Range to reproduce from the entries below: the line with "e. LASSEN participated", the line with "h. LASSEN participated", and every line in between. Give them exactly and give nothing else.

━━ Task inputs ━━

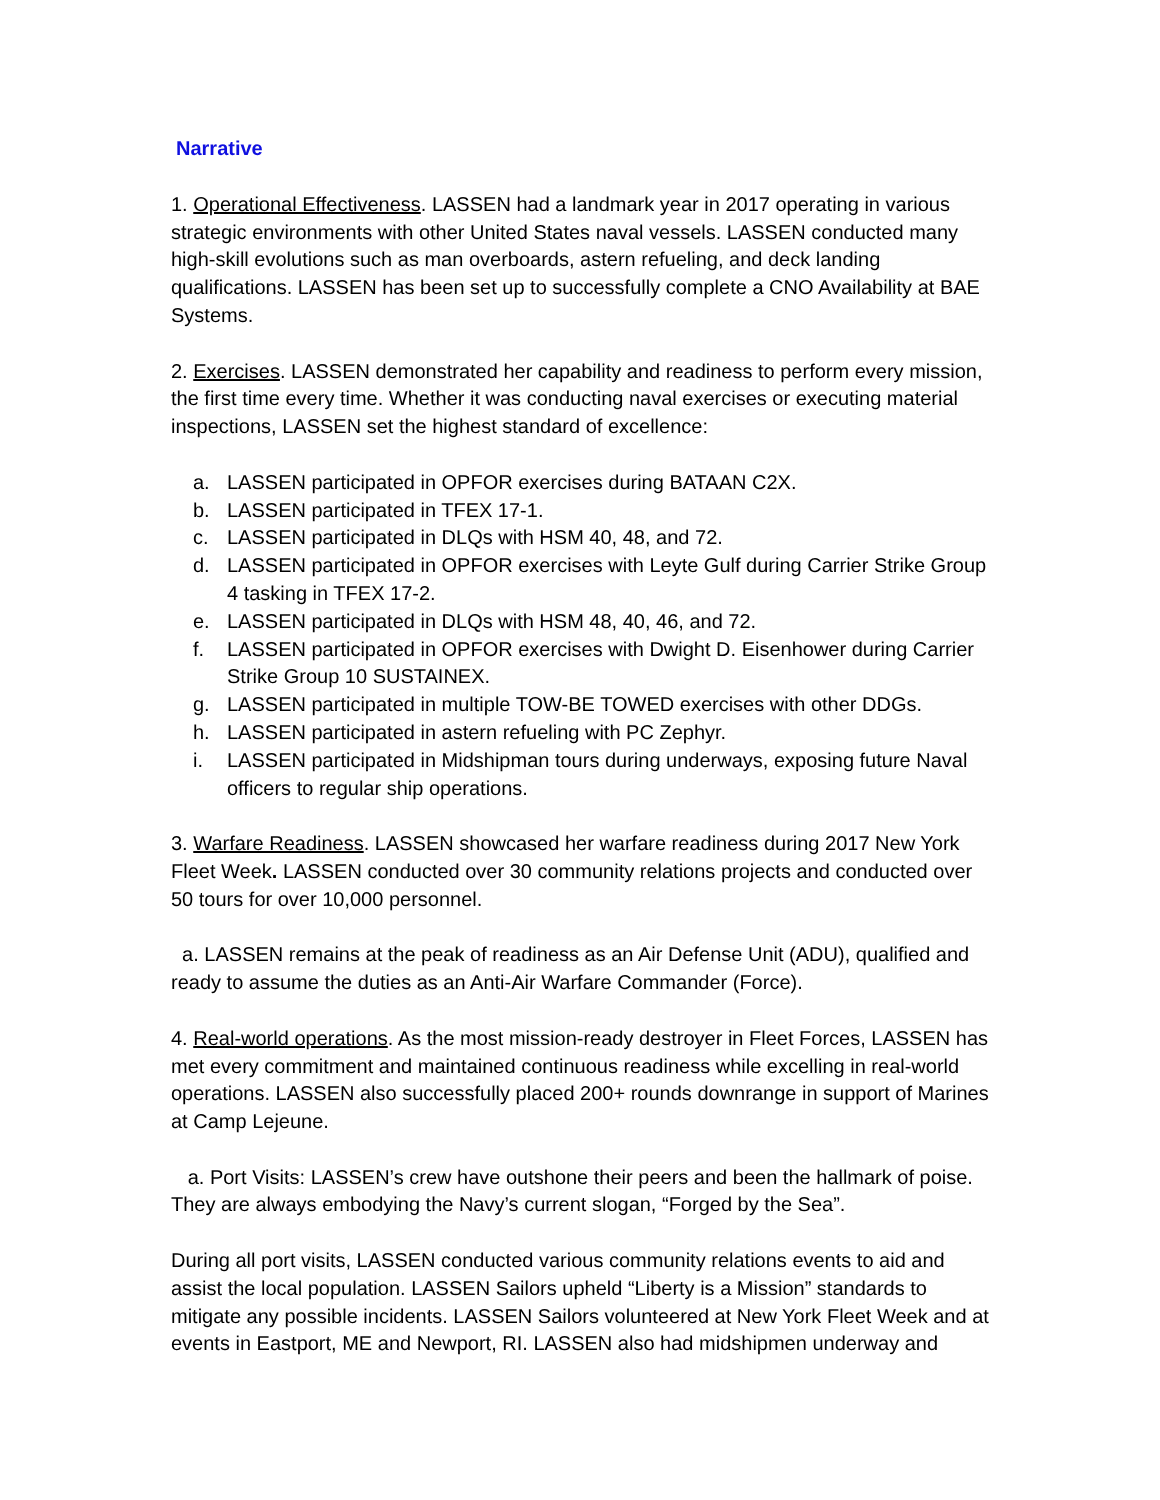Narrative
1. Operational Effectiveness. LASSEN had a landmark year in 2017 operating in various strategic environments with other United States naval vessels. LASSEN conducted many high-skill evolutions such as man overboards, astern refueling, and deck landing qualifications. LASSEN has been set up to successfully complete a CNO Availability at BAE Systems.
2. Exercises. LASSEN demonstrated her capability and readiness to perform every mission, the first time every time. Whether it was conducting naval exercises or executing material inspections, LASSEN set the highest standard of excellence:
a. LASSEN participated in OPFOR exercises during BATAAN C2X.
b. LASSEN participated in TFEX 17-1.
c. LASSEN participated in DLQs with HSM 40, 48, and 72.
d. LASSEN participated in OPFOR exercises with Leyte Gulf during Carrier Strike Group 4 tasking in TFEX 17-2.
e. LASSEN participated in DLQs with HSM 48, 40, 46, and 72.
f. LASSEN participated in OPFOR exercises with Dwight D. Eisenhower during Carrier Strike Group 10 SUSTAINEX.
g. LASSEN participated in multiple TOW-BE TOWED exercises with other DDGs.
h. LASSEN participated in astern refueling with PC Zephyr.
i. LASSEN participated in Midshipman tours during underways, exposing future Naval officers to regular ship operations.
3. Warfare Readiness. LASSEN showcased her warfare readiness during 2017 New York Fleet Week. LASSEN conducted over 30 community relations projects and conducted over 50 tours for over 10,000 personnel.
a. LASSEN remains at the peak of readiness as an Air Defense Unit (ADU), qualified and ready to assume the duties as an Anti-Air Warfare Commander (Force).
4. Real-world operations. As the most mission-ready destroyer in Fleet Forces, LASSEN has met every commitment and maintained continuous readiness while excelling in real-world operations. LASSEN also successfully placed 200+ rounds downrange in support of Marines at Camp Lejeune.
a. Port Visits: LASSEN’s crew have outshone their peers and been the hallmark of poise. They are always embodying the Navy’s current slogan, “Forged by the Sea”.
During all port visits, LASSEN conducted various community relations events to aid and assist the local population. LASSEN Sailors upheld “Liberty is a Mission” standards to mitigate any possible incidents. LASSEN Sailors volunteered at New York Fleet Week and at events in Eastport, ME and Newport, RI. LASSEN also had midshipmen underway and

━━━

Exercise solution –
e. LASSEN participated in DLQs with HSM 48, 40, 46, and 72.
f. LASSEN participated in OPFOR exercises with Dwight D. Eisenhower during Carrier Strike Group 10 SUSTAINEX.
g. LASSEN participated in multiple TOW-BE TOWED exercises with other DDGs.
h. LASSEN participated in astern refueling with PC Zephyr.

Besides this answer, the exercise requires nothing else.